実際、販売員はマネキンとしての存在意義しかないのでしょうか。実家が用品店という環境に育ったこともありよくわかりますが、私はそうは思いません。洋服選びは本来、販売のプロが付き添うことで、1人で行うよりもはるかに楽しくなるものです。問題なのは、店頭での「お似合いですよ」「こちら人気の商品なんです」「お鏡で合わせてみてください」のような画一的で表面的なセリフであり、こうした声かけが、お客様からは「買わされる」という圧迫として受け止められているのでしょう。

こうした現状を受け、ファッションスクールの最高峰、文化服装学院の「ショップスタイリストコース」で導入されているのが、一人ひとりの心に響く声かけや応対スキルを身に付けるプログラム。

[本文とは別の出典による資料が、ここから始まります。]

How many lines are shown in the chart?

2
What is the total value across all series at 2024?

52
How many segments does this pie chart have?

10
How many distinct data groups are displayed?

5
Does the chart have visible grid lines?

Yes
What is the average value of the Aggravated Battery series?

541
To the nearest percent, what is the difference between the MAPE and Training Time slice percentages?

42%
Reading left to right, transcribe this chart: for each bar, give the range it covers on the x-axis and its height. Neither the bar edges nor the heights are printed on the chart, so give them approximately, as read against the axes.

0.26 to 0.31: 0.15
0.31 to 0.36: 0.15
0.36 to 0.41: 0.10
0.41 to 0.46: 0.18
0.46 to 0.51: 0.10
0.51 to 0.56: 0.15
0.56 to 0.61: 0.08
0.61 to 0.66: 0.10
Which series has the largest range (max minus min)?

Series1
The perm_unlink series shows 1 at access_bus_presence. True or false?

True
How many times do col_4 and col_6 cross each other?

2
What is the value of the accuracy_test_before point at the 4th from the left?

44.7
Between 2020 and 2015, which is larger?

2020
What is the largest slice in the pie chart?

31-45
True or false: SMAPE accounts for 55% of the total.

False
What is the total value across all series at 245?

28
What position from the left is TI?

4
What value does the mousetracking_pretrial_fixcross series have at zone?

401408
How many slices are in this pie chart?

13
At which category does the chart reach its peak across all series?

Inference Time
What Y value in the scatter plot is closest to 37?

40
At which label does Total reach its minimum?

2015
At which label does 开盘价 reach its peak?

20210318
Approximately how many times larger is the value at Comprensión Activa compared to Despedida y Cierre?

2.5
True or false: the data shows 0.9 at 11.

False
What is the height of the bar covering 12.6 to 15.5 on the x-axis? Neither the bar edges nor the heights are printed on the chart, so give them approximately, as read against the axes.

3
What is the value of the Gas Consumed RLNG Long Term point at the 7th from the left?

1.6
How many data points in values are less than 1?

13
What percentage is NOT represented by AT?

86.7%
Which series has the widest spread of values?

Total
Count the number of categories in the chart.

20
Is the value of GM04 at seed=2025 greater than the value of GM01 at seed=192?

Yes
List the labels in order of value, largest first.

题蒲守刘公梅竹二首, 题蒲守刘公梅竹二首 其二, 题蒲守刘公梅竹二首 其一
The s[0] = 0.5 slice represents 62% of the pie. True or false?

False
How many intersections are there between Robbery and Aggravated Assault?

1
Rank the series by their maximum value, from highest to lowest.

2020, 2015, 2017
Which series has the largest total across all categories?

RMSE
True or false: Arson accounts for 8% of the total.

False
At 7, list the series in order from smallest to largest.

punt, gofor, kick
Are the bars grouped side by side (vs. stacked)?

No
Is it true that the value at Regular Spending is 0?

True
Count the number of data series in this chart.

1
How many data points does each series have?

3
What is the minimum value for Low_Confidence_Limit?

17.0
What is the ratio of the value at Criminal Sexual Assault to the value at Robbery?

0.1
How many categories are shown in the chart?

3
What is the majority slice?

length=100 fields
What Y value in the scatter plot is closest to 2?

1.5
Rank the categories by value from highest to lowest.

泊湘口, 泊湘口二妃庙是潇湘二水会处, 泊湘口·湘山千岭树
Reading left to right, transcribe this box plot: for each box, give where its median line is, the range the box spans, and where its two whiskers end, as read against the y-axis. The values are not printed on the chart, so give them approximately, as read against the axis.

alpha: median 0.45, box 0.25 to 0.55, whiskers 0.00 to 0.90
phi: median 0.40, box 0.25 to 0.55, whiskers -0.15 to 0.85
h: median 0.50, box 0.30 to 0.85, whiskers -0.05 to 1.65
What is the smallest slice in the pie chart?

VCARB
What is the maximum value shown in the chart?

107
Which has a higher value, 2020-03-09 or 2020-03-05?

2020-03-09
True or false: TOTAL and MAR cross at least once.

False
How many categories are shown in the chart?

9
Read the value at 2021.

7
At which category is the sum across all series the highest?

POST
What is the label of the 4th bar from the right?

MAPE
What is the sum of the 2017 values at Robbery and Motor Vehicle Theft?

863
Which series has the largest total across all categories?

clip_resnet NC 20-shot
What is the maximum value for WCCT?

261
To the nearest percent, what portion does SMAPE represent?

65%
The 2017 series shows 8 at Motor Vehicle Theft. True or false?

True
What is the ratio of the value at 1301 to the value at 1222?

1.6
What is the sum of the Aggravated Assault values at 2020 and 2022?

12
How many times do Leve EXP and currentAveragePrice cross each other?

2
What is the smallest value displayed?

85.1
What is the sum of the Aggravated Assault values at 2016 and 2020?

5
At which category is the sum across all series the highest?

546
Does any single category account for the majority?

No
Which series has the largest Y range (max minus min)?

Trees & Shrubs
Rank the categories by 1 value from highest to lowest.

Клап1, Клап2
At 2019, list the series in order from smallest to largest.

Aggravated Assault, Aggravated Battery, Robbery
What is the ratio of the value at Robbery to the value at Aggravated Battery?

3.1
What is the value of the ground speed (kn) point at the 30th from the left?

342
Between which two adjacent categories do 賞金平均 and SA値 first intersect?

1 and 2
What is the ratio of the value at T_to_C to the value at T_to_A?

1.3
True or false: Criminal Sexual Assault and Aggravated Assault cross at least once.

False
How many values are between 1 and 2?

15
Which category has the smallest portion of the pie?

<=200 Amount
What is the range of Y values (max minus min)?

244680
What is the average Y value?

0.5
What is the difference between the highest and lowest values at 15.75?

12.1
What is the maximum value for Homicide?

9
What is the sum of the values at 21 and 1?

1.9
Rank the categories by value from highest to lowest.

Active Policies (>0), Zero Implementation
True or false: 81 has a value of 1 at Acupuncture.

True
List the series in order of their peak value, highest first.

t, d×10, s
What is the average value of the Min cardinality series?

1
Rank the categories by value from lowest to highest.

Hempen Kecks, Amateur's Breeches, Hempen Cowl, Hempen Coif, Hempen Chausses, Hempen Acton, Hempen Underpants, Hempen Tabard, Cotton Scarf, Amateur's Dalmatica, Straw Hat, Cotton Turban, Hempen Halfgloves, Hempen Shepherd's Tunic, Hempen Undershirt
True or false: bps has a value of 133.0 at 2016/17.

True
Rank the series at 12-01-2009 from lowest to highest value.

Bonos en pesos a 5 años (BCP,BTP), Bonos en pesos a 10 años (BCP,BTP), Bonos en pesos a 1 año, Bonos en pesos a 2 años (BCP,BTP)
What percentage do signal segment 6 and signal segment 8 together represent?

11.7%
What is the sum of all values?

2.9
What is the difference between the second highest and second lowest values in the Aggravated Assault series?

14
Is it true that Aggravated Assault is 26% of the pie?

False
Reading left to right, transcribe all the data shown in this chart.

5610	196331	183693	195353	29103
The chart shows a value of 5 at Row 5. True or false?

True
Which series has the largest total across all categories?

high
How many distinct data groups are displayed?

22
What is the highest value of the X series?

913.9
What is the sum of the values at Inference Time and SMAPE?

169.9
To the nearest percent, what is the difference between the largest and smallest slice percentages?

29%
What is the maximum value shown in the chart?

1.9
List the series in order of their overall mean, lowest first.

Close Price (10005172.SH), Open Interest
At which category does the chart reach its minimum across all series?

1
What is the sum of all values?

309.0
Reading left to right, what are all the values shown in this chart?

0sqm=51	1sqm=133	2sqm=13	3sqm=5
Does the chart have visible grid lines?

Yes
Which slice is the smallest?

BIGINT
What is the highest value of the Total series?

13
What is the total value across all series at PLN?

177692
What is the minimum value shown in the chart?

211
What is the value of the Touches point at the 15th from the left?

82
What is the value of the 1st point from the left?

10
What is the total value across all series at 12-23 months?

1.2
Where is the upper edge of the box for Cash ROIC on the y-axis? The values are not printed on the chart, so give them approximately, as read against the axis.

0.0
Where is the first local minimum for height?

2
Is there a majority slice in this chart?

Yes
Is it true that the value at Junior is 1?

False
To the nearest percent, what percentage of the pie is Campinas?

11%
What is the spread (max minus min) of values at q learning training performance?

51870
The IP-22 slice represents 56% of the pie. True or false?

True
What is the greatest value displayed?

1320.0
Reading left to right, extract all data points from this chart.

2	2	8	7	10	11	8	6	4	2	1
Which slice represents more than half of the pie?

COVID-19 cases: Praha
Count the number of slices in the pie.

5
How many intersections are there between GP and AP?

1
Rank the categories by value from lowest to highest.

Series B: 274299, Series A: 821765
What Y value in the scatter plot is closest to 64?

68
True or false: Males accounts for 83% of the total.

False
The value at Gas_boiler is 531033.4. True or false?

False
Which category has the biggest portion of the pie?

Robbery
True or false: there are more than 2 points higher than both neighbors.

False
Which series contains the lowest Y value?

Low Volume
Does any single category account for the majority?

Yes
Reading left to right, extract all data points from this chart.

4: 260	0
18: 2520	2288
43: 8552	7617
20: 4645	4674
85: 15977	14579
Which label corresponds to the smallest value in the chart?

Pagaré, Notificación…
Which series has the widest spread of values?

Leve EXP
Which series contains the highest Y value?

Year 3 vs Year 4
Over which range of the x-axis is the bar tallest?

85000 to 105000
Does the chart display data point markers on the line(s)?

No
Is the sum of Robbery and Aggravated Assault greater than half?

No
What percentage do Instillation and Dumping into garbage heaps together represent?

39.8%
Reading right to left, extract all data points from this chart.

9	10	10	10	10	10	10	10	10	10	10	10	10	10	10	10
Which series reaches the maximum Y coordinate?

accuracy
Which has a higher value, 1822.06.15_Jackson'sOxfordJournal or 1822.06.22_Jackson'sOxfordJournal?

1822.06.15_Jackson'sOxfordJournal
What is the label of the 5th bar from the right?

紋切り型の声かけを避けるために、ファーストアプローチのバリエーションを増やすトレーニングを行っています。

なお、同校の場合、服を作ることを目指している学生が多い印象がありますが、全体の3割は「ショップスタイリストコース」(販売員)が含まれている流通専門課程に通っています。ファッション業界でどんな道を進むとしても、まずは販売員として現場に入り、お客様とブランドを深く知ることから始めたいという地に足のついた学生が多いのです。

販売職の地位やスキルの向上に関しては世界の大手ファッションブランドも重要視しています。たとえば、「販売に誇りを」という理念を掲げて2016年に発足したのが、「日本プロフェッショナル販売員協会」。代表を務めているのは、モエ・ヘネシー・ルイ・ヴィトン・ジャパンの元社長であり、現在はフランス本社のシニアアドバイザーに就いているエマニュエル・プラット氏です。エルメス・ジャポンやシャネル、高島屋の代表取締役も発起人として加わっており、そうそうたる顔ぶれです。この協会では、販売職の地位向上につなげるPR活動の実施、セミナーや研修の開催など、さまざまな活動を行っています。こうした活動を通して、販売員が誇りを持って働ける環境が整備されていくことを願います。

それでは、服を作るクリエーターの採用はどうしたら改善されるでしょうか。ものづくりを行う人を惹(ひ)きつけられるかどうかの仕組みはシンプルで、やはりブランドの商品のクオリティに左右されます。いい商品を作っていれば、いいクリエーターがやってくるのです。